Accordingly, the Board met here on Friday and sought around Rs 3,000 crore loan from key shareholders including Life Insurance Corporation of India.
The Board of cash-strapped IL&FS has sought immediate financial support from its key shareholders, sources said. Accordingly, the Board met here on Friday and sought around Rs 3,000 crore loan from key shareholders including Life Insurance Corporation of India (LIC).
Besides, sources said the Board informed the shareholders of the brewing financial crisis at the company and the need to raise additional funds.
As per an earlier statement of the company, the Board had approved a plan to approach shareholders for support to the extent of Rs 9,000 crore.
On August 29, the company’s board, among other fund-raising plans, approved a Rights Issue of 30 crore equity shares at Rs 150 per share aggregating to Rs 4,500 crore to shore up its capital and the process would be completed by October 30, the company had said in a statement.
“As on March 31, 2018, IL&FS net worth was Rs 7,400 crore. In addition, the Board approved the re-capitalization of Group companies to the extent of Rs 5,000 crore in IL&FS Financial Services, IL&FS Transportation, IL&FS Energy, IL&FS Environment, and IL&FS Education,” the company said.
“The Board also approved the Company’s specific asset divestment plan based on which IL&FS expects to reduce its overall debt by Rs 30,000 crore.
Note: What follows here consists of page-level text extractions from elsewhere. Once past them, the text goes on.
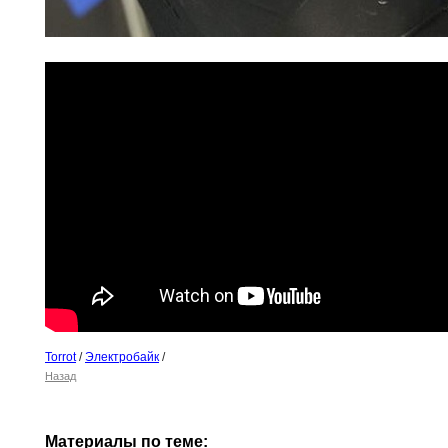
Torrot
/
Электробайк
/
Назад
Материалы по теме:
Out of a portfolio of 25
projects identified for sale, firm offers have already been received for 14 projects.”
The August 29 statement had also said that the company expects to complete its divestment plan over the next 12 to 18 months in a systematic and professional way to fulfil its commitments.
The group has around Rs 1 lakh crore worth of debt on its books.
As on March 31, 2018, LIC and ORIX Corporation Japan were the largest shareholders in IL&FS with their stake holding at 25.34 per cent and 23.54 per cent respectively, while Abu Dhabi Investment Authority (ADIA), HDFC, CBI and SBI stake holdings are at 12.56 per cent, 9.02 per cent, 7.67 per cent and 6.42 per cent respectively.
Last month, ICRA had downgraded the long-term rating for IL&FS.
“The rating revisions take into account the company’s elevated debt levels owing to the funding commitments towards Group ventures,” ICRA had said in a note on August 7.
“While IL&FS has recognised opportunistic asset monetisation as a key strategic initiative, the actual progress on the same has hitherto been slow, resulting in high gearing for the company, albeit within the regulatory limit.”